DATA EXCERPTS

---+---

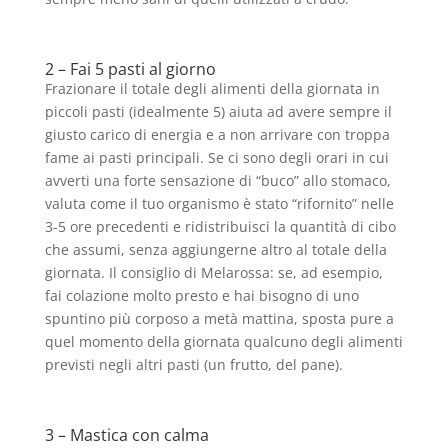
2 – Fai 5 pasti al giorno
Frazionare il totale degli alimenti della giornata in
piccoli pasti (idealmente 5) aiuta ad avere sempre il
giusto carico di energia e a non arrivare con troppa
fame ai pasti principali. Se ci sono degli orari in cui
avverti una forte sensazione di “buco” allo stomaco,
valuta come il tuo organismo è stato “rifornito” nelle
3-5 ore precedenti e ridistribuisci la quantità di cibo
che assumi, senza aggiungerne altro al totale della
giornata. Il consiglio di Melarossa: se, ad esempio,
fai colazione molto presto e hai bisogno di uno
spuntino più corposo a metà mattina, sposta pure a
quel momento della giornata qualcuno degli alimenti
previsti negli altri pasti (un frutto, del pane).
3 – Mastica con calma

---+---

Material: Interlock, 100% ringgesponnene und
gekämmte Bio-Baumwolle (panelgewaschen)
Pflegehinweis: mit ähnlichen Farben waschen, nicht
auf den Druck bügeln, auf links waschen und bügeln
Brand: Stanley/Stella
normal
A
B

---+---

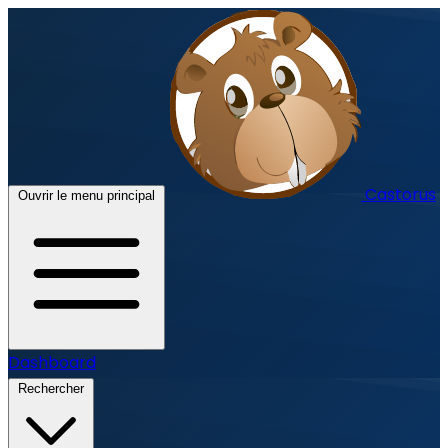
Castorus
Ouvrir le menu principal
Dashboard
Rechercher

---+---

WHAT YOU SHOULD DO
Copy back the listing above exactly, but only from the line with "Frazionare il totale" through the line with "valuta come il", both ends included.

YOUR RESPONSE
Frazionare il totale degli alimenti della giornata in
piccoli pasti (idealmente 5) aiuta ad avere sempre il
giusto carico di energia e a non arrivare con troppa
fame ai pasti principali. Se ci sono degli orari in cui
avverti una forte sensazione di “buco” allo stomaco,
valuta come il tuo organismo è stato “rifornito” nelle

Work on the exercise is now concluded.